Title : Taking the negatives out of negative pressure wound therapy dressings: A cost analysis regarding total joint surgeries
Background: It is common for facilities to use standard compressive dressings (Aquacel) for complex total joint replacements, revisions, and irrigation and debridements. ?Significant variation and unpredictability existed in outcomes. Existing literature suggests that NPWT ?dressings (PICO) can improve outcomes and ?minimize admit times. Hesitancy to implement PICO dressing exists due to initial cost. Current contracted prices of PICO dressings are $250 per unit with Aquacel pricing at $37. Average cost of a medical/surgical floor admission is estimated at $3,000/day.?
Purpose: Analyze overall cost savings on admission times due to improved outcomes regarding total joint arthroplasty surgeries.
Methods: Total of 48 participants: 24 in each (study vs. control) group. Age, BMI, ASA score, diabetic status, and revision vs. primary surgery recorded for each patient. Post-surgical complications were recorded at two-week visits. Parametric analysis was utilized to identify correlation and/or a causal relationship between the above parameters and hospitalization time.
Results/Outcomes: Statistical analysis showed no correlation between other parameters (e.g., age, BMI, ASA score) and hospitalization time. The findings show that patients who are equipped with the PICO dressing are consistently discharged faster than Aquacel patients. Utilization of the PICO dressing results in a $1,482.46 cost savings on average inpatient stay. Post-surgical complications were twice as great for Aquacel patients as compared to PICO patients.
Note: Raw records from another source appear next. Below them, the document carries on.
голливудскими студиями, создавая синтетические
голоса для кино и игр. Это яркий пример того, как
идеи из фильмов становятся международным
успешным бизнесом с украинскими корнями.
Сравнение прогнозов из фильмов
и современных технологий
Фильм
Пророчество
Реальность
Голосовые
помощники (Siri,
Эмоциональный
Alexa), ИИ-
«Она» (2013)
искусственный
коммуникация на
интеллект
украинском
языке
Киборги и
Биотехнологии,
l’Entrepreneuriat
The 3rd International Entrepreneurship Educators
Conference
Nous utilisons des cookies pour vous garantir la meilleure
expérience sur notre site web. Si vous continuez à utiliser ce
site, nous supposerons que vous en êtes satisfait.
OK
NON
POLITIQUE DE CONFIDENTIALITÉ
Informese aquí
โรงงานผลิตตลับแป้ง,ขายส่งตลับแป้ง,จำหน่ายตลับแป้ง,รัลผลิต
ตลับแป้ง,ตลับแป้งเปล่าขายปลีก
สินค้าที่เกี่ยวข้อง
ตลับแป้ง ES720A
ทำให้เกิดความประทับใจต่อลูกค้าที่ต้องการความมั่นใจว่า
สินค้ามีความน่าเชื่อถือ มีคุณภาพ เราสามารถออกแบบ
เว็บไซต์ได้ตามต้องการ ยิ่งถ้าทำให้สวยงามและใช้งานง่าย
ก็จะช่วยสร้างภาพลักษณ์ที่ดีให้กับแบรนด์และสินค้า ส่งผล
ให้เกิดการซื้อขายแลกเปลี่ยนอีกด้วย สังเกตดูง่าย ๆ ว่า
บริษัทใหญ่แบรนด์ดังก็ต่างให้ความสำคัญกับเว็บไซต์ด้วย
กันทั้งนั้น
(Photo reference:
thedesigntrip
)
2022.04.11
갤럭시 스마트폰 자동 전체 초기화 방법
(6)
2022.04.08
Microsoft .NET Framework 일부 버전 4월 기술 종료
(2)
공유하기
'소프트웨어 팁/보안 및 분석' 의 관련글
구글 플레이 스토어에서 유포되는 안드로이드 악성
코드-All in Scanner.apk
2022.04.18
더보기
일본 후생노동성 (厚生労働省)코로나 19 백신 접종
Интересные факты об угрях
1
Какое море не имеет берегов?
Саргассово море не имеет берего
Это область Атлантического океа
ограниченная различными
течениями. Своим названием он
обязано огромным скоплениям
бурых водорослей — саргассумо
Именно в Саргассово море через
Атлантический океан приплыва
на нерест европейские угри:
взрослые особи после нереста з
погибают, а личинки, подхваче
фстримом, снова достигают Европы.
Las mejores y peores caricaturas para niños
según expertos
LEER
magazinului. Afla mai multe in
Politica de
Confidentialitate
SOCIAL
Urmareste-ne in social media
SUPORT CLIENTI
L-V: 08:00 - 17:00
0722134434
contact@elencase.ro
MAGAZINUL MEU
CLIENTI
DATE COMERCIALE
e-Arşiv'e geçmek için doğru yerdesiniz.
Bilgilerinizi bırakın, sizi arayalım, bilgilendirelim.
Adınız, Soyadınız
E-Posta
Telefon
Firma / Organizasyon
Discussion/Implications: The only observable parameter consistently influencing improved discharge time is the type of dressing, strongly suggesting a causal relationship between type of dressing and admit time. Multiple participants in the study group had previous experience with Aquacel and were able to make direct (subjective) comparisons in regards to comfort and experience. A bilateral knee replacement surgery was conducted with both dressings applied. Edema was noted on Aquacel-applied knee, one-day post-op. Patient noted increased perfusion and less swelling on PICO-applied knee. The initial increased cost of NPWT (PICO) dressings are offset by the significant savings. Improved outcomes, reduced complications, and increased satisfaction are also significant findings of advantages of the PICO dressing. The cost-benefits are apparent when applying PICO dressings on high-risk patients. The suggested implication for practice is to utilize on revision surgeries.